Automating the Conversion of Natural Language Fiction to Multi-Modal 3D Animated Virtual Environments

Kevin Glass

August, 2008

Department of Computer Science, Rhodes University

Images and Videos

Welcome to the accompanying project webpage for the doctoral thesis. This page hosts the multi-media content referenced within the thesis, as well as some links to related web-sites and published papers on this topic.

  • Download the dissertation here. (bibtex)
  • Access the multi-media (videos and images) here.


Popular fiction books describe rich visual environments that contain characters, objects, and behaviour. This research develops automated processes for converting text sourced from fiction books into animated virtual environments and multi-modal films. This involves the analysis of unrestricted natural language fiction to identify appropriate visual descriptions, and the interpretation of the identified descriptions for constructing animated 3D virtual environments.

The goal of the text analysis stage is the creation of annotated fiction text, which identifies visual descriptions in a structured manner. A hierarchical rule-based learning system is created that induces patterns from example annotations provided by a human, and uses these for the creation of additional annotations. Patterns are expressed as tree structures that abstract the input text on different levels according to structural (token, sentence) and syntactic (parts-of-speech, syntactic function) categories. Patterns are generalized using pair-wise merging, where dissimilar sub-trees are replaced with wild-cards. The result is a small set of generalized patterns that are able to create correct annotations. A set of generalized patterns represents a model of an annotator's mental process regarding a particular annotation category.

Annotated text is interpreted automatically for constructing detailed scene descriptions. This includes identifying which scenes to visualize, and identifying the contents and behaviour in each scene. Entity behaviour in a 3D virtual environment is formulated using time-based constraints that are automatically derived from annotations. Constraints are expressed as non-linear symbolic functions that restrict the trajectories of a pair of entities over a continuous interval of time. Solutions to these constraints specify precise behaviour. We create an innovative quantified constraint optimizer for locating sound solutions, which uses interval arithmetic for treating time and space as contiguous quantities. This optimization method uses a technique of constraint relaxation and tightening that allows solution approximations to be located where constraint systems are inconsistent (an ability not previously explored in interval-based quantified constraint solving).

3D virtual environments are populated by automatically selecting geometric models or procedural geometry-creation methods from a library. 3D models are animated according to trajectories derived from constraint solutions.
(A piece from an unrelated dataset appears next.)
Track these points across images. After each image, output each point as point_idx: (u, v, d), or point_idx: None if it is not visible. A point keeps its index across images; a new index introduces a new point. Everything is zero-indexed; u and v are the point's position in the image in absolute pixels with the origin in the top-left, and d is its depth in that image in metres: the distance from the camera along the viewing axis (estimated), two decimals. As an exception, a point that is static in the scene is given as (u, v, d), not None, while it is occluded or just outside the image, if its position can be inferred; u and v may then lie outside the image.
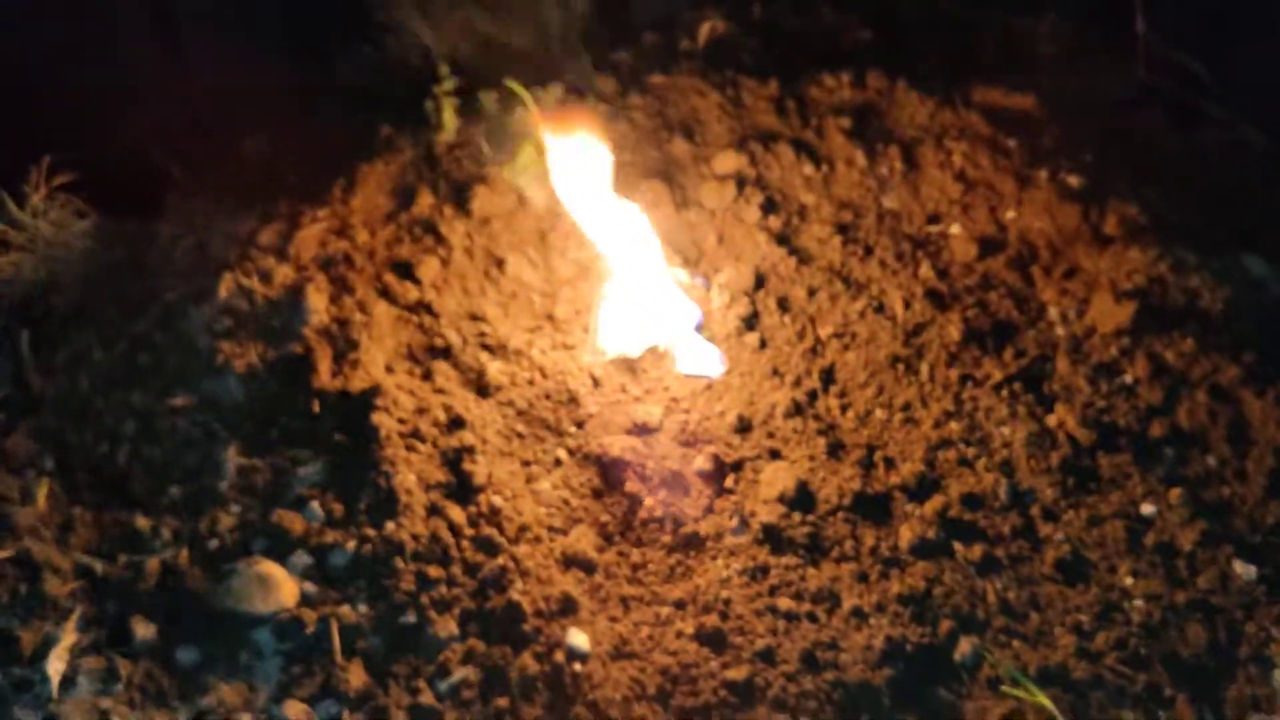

The final animated film is sequenced using a range of modalities including animated 3D graphics, textual subtitles, audio narrations, and foleys.

Hierarchical rule-based learning is evaluated over a range of annotation categories. Models are induced for different categories of annotation without modifying the core learning algorithms, and these models are shown to be applicable to different types of books. Models are induced automatically with accuracies ranging between 51.4% and 90.4%, depending on the category. We show that models are refined if further examples are provided, and this supports a boot-strapping process for training the learning mechanism.

The task of interpreting annotated fiction text and populating 3D virtual environments is successfully automated using our described techniques. Detailed scene descriptions are created accurately, where between 83% and 96% of the automatically generated descriptions require no manual modification (depending on the type of description). The interval-based quantified constraint optimizer fully automates the behaviour specification process. Sample animated multi-modal 3D films are created using extracts from fiction books that are unrestricted in terms of complexity or subject matter (unlike existing text-to-graphics systems). These examples demonstrate that: behaviour is visualized that corresponds to the descriptions in the original text; appropriate geometry is selected (or created) for visualizing entities in each scene; sequences of scenes are created for a film-like presentation of the story; and that multiple modalities are combined to create a coherent multi-modal representation of the fiction text.

This research demonstrates that visual descriptions in fiction text can be automatically identified, and that these descriptions can be converted into corresponding animated virtual environments. Unlike existing text-to-graphics systems, we describe techniques that function over unrestricted natural language text and perform the conversion process without the need for manually constructed repositories of world knowledge. This enables the rapid production of animated 3D virtual environments, allowing the human designer to focus on creative aspects.